- [Trecho fornecido]
__________________________________________________

Novo coronavírus e HIV: a resposta da ciência
Infectologista Marcia Rachid, referência no tratamento de pacientes com HIV no Brasil, explica diferenças no enfrentamento dos dois vírus
Os primeiros casos de aids identificados no mundo são datados de 1981 e o HIV foi detectado somente em 1983. Foram dois anos sem saber o agente responsável. Esse tempo seria ainda mais catastrófico se hoje, diante da covid-19, o novo coronavírus (SARSCov2) não tivesse sido rapidamente relacionado à nova doença. São muitas as diferenças com as quais médicos e cientistas tiveram – e têm – que se defrontar no embate com os dois vírus causadores de pandemias
Lá atrás, o Brasil teve de esperar vários anos até fazer uso do primeiro medicamento para tentar combater o HIV – o antiviral AZT aportou por aqui em 1990/1991, apesar de as primeiras publicações mostrando bons resultados nos EUA já datarem de 1987. Além disso, não há até hoje nenhuma vacina contra o vírus da aids.
Essas circunstâncias, diante do que se vê hoje com a pandemia da covid-19, mostram o quanto a ciência evoluiu nas últimas décadas. Em poucos meses da nova infecção, já se conhecia o agente causal, sua forma de transmissão e medidas preventivas. Acrescente-se a isso a possibilidade real de surgirem vacinas em breve.

__________________________________________________

- [Registros extraídos]

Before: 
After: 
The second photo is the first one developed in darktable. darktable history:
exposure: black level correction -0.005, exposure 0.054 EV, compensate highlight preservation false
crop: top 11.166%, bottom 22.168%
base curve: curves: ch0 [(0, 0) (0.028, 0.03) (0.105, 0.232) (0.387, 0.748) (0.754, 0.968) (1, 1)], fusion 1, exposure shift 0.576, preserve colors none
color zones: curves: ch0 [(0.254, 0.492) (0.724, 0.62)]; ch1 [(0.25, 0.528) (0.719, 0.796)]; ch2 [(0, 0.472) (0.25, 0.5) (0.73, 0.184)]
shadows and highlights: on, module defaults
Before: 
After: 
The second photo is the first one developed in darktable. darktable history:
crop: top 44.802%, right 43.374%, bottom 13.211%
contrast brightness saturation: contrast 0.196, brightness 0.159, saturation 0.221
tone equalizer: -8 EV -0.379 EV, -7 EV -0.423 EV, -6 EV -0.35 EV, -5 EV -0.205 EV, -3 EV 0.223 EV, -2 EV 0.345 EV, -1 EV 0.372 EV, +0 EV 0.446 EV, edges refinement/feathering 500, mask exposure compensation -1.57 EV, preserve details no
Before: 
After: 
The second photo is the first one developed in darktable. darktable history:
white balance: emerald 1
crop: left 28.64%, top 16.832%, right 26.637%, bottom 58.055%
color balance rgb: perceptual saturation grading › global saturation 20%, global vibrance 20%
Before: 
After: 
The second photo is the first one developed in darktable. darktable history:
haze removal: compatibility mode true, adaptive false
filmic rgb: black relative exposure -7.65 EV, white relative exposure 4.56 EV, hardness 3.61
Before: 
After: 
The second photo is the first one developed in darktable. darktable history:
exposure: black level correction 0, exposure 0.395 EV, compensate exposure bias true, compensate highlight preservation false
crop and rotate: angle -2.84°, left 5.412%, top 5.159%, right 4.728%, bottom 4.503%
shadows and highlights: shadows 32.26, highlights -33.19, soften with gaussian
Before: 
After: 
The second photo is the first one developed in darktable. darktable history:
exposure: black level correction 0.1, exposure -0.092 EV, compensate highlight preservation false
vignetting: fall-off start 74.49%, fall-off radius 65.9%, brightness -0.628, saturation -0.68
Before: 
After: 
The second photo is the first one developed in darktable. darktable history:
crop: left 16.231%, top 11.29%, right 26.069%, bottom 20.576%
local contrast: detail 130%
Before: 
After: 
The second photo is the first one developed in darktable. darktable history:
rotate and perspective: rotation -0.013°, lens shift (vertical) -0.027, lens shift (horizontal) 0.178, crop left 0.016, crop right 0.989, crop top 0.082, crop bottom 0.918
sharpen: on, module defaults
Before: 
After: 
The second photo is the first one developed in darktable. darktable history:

__________________________________________________

- [O que fazer]
Responda com base no texto sobre o novo coronavírus e o HIV:
(a) Em que ano o HIV foi detectado?
(b) Em que período o antiviral AZT chegou ao Brasil?
(c) O que já se conhecia poucos meses após o surgimento da nova infecção?

- [Solução da tarefa]
(a) Em 1983.
(b) Em 1990/1991.
(c) O agente causal, sua forma de transmissão e medidas preventivas.